Я тогда не знал, где находится Италия и на каких холмах стоит Рим. Я, признаться, даже не знал, где находится Ржев, под которым ранили моего отца.
— Жив? — спросила.
— Жив, — ответил. — В госпитале.
— Надо знать, Вениамин. Чтоб, если вдруг… надо знать, где, — сказала она.
Я вспомню её слова два года спустя, когда мне будет четырнадцать и меня внезапно вытянет, как каланчу, руки станут крепкими и грубыми, а голос низким. Мать увидит эти изменения, но будет слишком занята, чтобы придавать им значение. Пока однажды я, такой взрослый и деловой — руки в брюки, не появлюсь на пороге дома, прислонившись плечом к облупившемуся косяку — точь-в-точь как мой отец, и не взгляну ей прямо в глаза. Она растерянно улыбнётся и сядет на стул. И станет ждать, когда я буду готов.

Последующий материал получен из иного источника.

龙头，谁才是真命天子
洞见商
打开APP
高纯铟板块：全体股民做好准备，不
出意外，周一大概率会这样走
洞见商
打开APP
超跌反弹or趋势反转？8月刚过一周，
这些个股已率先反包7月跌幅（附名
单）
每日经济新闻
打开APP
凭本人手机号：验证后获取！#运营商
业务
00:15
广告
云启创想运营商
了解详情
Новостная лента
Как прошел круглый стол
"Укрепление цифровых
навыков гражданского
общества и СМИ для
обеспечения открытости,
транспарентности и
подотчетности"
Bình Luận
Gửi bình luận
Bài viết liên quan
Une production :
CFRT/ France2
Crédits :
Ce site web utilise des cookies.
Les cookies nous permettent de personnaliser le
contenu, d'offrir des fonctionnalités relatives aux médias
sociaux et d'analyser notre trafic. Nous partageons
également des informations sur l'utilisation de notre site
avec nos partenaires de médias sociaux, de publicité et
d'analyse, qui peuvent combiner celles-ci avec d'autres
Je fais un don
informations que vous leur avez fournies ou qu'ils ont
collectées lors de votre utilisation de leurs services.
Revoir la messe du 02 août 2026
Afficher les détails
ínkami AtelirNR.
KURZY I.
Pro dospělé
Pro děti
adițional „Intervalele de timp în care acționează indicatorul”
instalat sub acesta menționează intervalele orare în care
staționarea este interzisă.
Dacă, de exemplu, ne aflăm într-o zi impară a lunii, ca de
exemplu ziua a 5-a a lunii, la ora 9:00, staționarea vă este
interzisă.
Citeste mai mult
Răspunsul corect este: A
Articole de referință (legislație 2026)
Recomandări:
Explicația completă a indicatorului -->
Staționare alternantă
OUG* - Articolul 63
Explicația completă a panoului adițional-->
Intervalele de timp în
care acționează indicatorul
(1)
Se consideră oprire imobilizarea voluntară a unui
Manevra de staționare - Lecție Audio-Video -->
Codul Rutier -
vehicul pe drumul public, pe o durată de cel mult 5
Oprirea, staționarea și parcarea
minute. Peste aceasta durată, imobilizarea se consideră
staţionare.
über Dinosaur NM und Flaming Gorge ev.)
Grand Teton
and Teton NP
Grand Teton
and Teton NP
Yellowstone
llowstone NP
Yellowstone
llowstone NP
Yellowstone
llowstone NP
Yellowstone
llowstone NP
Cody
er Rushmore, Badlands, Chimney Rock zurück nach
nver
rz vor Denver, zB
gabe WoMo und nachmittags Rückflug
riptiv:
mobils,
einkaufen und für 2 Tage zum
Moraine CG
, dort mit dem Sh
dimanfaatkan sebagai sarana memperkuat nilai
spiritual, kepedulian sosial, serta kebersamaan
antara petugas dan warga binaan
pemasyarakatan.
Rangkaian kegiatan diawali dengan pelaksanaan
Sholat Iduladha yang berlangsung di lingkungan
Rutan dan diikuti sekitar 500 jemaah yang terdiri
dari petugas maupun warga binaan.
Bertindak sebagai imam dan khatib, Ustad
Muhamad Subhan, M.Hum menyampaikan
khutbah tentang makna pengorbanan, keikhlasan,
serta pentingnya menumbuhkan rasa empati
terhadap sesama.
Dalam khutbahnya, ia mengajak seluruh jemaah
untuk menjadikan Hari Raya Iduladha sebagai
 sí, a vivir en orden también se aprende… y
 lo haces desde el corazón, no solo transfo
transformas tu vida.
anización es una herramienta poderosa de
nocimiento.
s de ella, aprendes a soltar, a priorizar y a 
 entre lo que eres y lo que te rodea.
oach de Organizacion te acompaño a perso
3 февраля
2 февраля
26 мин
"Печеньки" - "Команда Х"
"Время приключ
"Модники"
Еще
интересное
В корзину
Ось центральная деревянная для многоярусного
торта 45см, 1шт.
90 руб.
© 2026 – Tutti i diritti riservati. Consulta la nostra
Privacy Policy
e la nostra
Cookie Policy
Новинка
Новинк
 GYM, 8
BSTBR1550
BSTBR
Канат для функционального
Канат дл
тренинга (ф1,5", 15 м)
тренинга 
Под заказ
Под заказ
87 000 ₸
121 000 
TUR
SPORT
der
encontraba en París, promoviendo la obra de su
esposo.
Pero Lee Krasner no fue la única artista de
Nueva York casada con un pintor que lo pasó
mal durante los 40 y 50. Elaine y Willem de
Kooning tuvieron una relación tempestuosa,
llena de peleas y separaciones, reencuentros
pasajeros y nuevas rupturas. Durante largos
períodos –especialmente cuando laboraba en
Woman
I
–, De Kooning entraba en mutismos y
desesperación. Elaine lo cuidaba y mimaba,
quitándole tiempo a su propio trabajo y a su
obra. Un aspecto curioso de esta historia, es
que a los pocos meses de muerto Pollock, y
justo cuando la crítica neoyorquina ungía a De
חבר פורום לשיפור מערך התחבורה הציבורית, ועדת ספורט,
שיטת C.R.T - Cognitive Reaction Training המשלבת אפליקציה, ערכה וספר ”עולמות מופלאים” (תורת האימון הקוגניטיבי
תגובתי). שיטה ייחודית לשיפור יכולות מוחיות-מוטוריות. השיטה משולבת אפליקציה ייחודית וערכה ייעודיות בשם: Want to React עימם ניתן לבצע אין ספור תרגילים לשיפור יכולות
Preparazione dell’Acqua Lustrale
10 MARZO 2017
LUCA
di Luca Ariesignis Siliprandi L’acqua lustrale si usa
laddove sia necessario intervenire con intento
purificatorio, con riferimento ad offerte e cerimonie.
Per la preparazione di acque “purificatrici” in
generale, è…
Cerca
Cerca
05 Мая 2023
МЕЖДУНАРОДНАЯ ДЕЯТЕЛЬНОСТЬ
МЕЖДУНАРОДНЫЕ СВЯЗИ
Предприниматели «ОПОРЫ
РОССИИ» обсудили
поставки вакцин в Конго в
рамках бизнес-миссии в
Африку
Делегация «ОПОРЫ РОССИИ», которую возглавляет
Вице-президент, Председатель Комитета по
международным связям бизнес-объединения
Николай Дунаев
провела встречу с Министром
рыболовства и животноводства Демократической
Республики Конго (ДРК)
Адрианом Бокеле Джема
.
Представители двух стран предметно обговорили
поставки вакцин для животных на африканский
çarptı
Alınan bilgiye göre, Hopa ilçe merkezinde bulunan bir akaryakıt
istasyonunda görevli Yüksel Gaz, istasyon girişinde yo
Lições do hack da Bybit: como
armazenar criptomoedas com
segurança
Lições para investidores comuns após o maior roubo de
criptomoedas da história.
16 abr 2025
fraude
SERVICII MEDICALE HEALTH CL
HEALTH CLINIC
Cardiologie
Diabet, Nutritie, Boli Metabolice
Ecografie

В кармане я буду крепко держать неприметную серенькую бумажку в печатях, и у меня просто не хватит смелости её отдать.
«Ваш муж, уроженец Кемеровской области, в бою за Социалистическую Родину, верный воинской присяге, проявив геройство и мужество, был убит 14 января 1945 года. Похоронен в деревне Вильков (Германия)».
Кто-то из малышни повиснет у меня на локте — айда играть. А мать будет смотреть на меня и ждать.